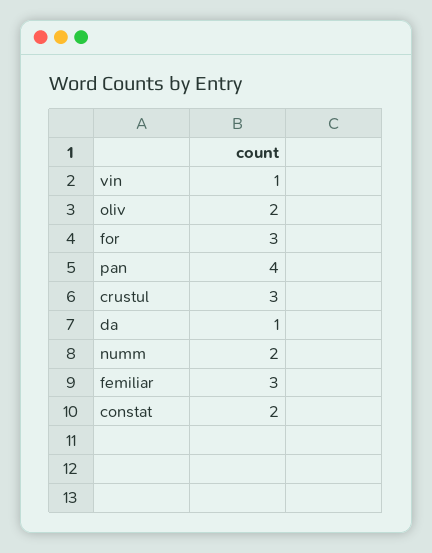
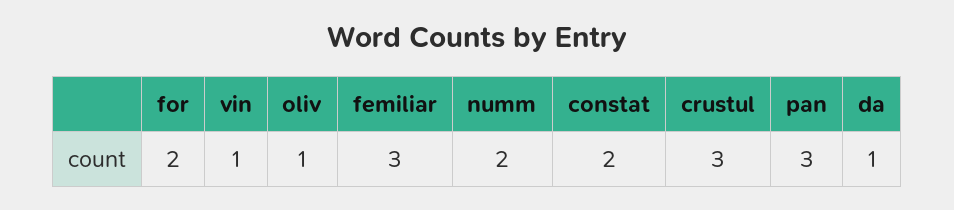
  {
    "vin": 1,
-   "oliv": 2,
+   "oliv": 1,
-   "for": 3,
+   "for": 2,
-   "pan": 4,
+   "pan": 3,
    "crustul": 3,
    "da": 1,
    "numm": 2,
    "femiliar": 3,
    "constat": 2
  }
┄┄┄┄┄┄┄┄┄┄
[Task prompt]
Each line of the data should be quoted exactly, with pictures left out.

[Exercise solution]
  {
    "vin": 1,
-   "oliv": 2,
+   "oliv": 1,
-   "for": 3,
+   "for": 2,
-   "pan": 4,
+   "pan": 3,
    "crustul": 3,
    "da": 1,
    "numm": 2,
    "femiliar": 3,
    "constat": 2
  }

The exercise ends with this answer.